5月2日、歌舞伎町のチェーン焼肉店で、ホストがジョッキに放尿するという迷惑行為があった。これを受けて、そのホストたちが所属しているグループ、AIR GROUPがXで「お詫びとご報告」を出す事態となった。
そんな騒ぎが絶えない新宿・歌舞伎町で、悪質ホストの被害に遭った当事者や親からの相談と支援、啓発をしている青母連代表の玄秀盛さんは歌舞伎町の現状に警鐘を鳴らす。
「新年度になって、多くの若者が都心へ来ている。新しい仕事や学業の進路が正しかったのか、と無気力感、不安感や焦燥感が襲う。そんな『五月病』の心の隙間に入ってくる悪質ホストが多くいる。彼らはSNSやマッチングアプリに罠をしかけている」
青母連の相談者に話を聞く
昨年4月に、中国地方から上京してきたSさん(25)は、ホストに貸した約400万円を取り戻すためにもがいている。Sさんは、生まれ育った中国地方で介護士をしていたが、一人暮らしをして自立しようと、東京の介護施設へ転職した。
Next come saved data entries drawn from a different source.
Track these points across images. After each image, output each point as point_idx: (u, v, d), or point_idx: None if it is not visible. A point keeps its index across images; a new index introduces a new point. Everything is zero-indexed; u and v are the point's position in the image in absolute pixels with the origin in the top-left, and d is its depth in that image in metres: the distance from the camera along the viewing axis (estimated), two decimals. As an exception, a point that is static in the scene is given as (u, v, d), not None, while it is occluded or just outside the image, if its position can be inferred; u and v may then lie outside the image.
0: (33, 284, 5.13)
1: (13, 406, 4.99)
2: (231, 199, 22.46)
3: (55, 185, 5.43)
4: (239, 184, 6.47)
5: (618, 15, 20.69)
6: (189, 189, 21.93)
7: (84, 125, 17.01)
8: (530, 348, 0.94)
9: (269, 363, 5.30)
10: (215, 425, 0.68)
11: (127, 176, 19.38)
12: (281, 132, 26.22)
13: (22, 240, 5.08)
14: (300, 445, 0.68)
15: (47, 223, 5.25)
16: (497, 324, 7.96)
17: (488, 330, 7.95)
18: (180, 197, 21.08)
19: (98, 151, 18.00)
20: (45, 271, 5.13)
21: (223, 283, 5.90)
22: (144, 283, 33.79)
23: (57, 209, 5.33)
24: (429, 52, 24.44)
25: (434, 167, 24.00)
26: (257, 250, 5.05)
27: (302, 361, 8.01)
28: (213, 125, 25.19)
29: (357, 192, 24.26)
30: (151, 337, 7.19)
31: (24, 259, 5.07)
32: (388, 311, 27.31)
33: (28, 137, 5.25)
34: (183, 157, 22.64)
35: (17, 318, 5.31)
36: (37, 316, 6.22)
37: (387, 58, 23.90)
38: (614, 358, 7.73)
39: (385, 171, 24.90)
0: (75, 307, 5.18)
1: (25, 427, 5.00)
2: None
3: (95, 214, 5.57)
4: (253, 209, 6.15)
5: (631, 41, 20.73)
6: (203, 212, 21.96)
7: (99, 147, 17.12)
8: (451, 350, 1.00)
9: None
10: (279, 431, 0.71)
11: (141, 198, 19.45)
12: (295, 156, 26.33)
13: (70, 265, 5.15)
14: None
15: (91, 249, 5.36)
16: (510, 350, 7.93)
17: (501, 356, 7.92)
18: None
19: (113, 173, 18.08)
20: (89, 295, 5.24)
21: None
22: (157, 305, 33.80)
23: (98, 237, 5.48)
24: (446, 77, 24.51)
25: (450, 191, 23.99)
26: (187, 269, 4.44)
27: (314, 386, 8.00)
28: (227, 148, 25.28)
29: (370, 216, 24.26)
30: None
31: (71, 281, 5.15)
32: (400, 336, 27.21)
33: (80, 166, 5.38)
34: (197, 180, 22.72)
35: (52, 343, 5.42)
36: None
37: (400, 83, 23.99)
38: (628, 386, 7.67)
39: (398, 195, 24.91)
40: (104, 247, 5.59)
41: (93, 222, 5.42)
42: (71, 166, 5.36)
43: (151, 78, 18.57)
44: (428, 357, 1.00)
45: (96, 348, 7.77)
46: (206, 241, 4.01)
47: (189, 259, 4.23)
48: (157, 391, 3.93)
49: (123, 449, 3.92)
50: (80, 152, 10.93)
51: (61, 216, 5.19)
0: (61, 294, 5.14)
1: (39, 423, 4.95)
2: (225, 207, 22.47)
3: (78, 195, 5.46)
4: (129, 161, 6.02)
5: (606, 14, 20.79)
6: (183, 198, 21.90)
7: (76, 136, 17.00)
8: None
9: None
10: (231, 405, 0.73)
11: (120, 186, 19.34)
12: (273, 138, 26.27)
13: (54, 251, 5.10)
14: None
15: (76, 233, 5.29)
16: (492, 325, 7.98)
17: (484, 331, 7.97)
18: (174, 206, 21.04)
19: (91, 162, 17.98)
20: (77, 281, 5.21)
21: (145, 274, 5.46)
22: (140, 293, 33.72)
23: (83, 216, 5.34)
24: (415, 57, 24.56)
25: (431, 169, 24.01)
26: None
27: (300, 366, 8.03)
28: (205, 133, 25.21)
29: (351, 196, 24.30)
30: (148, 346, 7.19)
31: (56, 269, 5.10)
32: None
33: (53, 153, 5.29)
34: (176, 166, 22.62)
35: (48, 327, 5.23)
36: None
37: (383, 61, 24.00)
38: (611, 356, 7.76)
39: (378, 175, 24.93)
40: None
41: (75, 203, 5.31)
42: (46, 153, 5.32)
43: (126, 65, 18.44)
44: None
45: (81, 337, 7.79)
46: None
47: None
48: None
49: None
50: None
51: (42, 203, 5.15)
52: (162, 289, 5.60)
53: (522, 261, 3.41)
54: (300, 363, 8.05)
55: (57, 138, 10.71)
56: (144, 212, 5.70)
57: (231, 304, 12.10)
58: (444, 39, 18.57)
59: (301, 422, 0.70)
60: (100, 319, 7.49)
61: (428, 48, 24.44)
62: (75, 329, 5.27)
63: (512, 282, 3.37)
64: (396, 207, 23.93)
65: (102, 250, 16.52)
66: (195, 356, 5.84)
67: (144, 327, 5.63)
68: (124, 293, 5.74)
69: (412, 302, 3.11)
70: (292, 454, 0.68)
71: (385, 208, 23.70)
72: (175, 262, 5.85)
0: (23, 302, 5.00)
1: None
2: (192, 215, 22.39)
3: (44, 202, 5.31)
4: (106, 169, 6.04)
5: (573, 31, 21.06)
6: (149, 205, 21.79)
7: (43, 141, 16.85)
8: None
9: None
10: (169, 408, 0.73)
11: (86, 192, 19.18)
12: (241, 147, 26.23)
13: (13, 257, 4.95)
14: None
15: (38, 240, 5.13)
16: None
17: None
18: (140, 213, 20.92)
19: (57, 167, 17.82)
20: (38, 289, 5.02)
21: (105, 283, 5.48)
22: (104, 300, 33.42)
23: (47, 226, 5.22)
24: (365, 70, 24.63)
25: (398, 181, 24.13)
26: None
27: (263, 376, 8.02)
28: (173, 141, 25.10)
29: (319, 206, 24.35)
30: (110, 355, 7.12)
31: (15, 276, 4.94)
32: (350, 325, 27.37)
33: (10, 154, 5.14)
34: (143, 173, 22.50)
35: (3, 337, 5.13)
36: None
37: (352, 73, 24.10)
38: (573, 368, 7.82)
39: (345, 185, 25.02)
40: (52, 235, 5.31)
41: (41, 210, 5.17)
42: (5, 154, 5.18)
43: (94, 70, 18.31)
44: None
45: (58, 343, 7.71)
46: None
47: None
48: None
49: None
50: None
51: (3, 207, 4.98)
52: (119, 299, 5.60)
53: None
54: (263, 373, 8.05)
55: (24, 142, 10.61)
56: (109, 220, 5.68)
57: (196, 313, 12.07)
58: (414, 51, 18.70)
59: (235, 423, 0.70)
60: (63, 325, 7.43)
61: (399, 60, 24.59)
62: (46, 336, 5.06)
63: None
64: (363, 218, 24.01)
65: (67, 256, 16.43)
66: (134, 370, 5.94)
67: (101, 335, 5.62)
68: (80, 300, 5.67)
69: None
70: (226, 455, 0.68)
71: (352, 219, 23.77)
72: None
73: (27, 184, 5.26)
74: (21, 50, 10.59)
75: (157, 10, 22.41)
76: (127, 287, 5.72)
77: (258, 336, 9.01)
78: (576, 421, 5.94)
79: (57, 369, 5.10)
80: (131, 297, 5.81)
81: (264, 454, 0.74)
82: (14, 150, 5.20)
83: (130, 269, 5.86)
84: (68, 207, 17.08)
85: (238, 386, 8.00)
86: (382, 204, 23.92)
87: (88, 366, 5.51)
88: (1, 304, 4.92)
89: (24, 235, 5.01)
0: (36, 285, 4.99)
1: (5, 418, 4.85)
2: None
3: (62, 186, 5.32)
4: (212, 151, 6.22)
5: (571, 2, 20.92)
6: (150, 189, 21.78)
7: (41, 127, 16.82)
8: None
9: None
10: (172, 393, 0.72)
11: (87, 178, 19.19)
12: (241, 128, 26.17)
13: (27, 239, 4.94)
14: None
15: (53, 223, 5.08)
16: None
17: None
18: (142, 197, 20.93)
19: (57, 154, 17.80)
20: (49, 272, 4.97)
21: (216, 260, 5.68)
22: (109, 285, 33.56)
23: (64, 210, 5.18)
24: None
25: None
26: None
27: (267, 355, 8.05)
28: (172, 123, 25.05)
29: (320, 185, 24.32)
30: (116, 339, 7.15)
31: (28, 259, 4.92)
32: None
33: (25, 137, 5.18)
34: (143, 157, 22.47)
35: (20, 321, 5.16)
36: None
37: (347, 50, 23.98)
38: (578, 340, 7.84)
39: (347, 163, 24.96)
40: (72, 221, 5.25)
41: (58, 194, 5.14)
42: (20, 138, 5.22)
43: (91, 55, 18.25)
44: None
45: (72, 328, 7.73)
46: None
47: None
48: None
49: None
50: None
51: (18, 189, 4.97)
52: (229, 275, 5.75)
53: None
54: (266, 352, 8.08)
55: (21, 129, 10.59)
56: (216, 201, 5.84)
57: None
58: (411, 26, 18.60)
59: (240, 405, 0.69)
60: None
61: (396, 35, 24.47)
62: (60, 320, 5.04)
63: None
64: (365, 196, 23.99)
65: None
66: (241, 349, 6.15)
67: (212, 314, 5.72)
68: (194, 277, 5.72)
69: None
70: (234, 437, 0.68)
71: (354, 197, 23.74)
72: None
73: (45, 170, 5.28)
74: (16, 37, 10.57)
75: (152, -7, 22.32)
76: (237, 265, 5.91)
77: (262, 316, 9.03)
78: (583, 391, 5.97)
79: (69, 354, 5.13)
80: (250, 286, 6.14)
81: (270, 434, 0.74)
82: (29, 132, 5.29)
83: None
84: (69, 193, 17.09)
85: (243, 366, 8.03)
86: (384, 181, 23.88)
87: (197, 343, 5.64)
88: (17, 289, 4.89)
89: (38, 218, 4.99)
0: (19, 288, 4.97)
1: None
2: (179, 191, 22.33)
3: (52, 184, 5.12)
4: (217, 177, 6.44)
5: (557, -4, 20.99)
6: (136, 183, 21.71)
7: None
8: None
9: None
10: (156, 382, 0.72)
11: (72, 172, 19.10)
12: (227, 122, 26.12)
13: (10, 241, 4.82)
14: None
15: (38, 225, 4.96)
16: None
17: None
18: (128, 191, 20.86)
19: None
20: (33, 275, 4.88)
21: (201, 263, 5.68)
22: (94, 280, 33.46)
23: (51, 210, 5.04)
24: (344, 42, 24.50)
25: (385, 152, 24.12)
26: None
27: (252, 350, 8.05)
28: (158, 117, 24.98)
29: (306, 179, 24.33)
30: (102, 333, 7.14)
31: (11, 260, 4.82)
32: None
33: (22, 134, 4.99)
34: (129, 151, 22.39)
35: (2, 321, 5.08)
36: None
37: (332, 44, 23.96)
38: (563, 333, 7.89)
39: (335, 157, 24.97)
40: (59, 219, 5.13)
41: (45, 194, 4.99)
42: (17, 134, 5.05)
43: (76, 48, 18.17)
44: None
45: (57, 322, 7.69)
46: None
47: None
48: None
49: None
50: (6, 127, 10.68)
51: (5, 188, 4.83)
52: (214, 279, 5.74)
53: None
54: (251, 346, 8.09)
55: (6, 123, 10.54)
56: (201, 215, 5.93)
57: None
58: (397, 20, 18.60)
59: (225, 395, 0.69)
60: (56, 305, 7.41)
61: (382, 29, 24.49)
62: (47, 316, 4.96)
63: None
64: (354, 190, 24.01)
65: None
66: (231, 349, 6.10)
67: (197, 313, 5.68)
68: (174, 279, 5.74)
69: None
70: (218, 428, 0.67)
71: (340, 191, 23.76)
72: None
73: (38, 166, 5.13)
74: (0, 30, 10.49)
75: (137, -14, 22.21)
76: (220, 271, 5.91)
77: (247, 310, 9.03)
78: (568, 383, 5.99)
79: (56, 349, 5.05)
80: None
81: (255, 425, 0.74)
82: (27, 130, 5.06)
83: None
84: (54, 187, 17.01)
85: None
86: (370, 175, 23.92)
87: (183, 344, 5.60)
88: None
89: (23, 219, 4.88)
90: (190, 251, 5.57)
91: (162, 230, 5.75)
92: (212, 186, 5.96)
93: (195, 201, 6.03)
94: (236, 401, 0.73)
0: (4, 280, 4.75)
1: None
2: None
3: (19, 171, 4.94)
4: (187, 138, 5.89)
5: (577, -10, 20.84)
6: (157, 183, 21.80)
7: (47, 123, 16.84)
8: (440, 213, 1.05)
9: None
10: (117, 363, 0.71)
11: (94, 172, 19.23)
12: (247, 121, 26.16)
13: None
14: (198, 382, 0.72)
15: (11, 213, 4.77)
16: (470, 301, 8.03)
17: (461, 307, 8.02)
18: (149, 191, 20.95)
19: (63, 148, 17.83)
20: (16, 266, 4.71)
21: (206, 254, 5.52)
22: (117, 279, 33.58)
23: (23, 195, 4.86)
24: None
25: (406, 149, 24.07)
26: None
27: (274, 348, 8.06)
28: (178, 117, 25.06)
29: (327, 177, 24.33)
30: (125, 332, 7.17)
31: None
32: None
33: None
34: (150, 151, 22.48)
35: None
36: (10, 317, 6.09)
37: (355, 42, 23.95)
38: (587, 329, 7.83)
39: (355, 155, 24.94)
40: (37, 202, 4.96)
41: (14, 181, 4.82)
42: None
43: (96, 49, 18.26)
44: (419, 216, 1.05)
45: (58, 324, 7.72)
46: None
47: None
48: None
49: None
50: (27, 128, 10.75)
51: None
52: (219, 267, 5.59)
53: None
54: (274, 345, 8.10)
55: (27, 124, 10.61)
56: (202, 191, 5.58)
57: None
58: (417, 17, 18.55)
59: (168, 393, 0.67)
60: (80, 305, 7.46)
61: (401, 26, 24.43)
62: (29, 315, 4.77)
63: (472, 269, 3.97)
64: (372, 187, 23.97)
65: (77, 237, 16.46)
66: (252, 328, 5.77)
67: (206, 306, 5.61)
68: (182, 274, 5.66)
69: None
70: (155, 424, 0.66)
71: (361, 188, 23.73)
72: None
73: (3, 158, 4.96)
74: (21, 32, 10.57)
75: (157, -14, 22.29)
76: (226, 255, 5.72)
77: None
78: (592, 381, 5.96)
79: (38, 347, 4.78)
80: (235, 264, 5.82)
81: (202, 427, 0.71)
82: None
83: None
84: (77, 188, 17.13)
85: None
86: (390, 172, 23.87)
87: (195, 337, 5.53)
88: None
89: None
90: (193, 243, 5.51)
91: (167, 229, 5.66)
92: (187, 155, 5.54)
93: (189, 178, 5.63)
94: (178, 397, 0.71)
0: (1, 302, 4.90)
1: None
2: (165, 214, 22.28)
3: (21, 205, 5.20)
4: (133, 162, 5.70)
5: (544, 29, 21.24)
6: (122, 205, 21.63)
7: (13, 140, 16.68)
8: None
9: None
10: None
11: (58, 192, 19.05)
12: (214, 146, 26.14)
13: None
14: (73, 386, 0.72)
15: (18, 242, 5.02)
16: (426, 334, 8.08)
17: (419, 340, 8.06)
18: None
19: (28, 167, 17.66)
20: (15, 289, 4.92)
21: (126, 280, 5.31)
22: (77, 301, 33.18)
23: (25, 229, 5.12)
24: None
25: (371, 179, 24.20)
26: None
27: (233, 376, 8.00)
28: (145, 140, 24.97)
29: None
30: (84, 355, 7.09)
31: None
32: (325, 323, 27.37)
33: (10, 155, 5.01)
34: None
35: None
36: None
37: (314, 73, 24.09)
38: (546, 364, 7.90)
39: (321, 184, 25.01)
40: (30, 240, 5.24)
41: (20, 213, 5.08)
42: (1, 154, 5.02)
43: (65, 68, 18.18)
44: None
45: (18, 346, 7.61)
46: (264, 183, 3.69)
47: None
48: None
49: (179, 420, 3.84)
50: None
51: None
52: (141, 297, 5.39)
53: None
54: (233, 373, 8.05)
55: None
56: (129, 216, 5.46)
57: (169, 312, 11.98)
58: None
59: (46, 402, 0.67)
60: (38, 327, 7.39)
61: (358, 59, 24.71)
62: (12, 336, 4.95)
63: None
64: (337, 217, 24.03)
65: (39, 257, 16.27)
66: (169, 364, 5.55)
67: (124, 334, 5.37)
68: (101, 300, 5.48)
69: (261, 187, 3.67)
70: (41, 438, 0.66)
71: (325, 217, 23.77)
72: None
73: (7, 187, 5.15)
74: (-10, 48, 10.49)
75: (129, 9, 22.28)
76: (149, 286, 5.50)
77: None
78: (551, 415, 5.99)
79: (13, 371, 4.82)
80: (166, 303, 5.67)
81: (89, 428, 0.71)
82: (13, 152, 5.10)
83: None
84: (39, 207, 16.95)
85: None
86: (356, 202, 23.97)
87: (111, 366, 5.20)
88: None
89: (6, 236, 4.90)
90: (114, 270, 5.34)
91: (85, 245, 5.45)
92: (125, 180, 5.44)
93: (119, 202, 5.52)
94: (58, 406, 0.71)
「ホストは、最初から私のお金をどう取るかを考えていたはずです。あのホストが憎くてたまりません。最後に会ったとき、『僕とのLINEのやりとりを消せ』と言われ、証拠を消したことをすごく後悔しています。女性たちには、だまされないでと言いたい」(Sさん)
Sさんは昨年5月頃、マッチングアプリで知り合った男性と連絡を取り合っていた。
3回目のデートでホストクラブへ
「男性から『接客業をしています。(あなたの)感じがいいですね』とメッセージが来たんです」(Sさん)
何度かアプリ内でやりとりしていると男から「実は夜職なんだけど偏見はありますか?」ときたという。「ないわけではない」とSさんは返信した。
そして、GWにご飯へ一緒に行ったときに「ホストなんだ」と言われたという。
5月末、3回目のデートのとき、ホストから「付き合いたい。クラブの代表に紹介したいから今夜クラブに来て欲しい。支払いは1万円でいいから。半分は僕が出す」と言われ、ホストクラブへ初めて足を運んだ。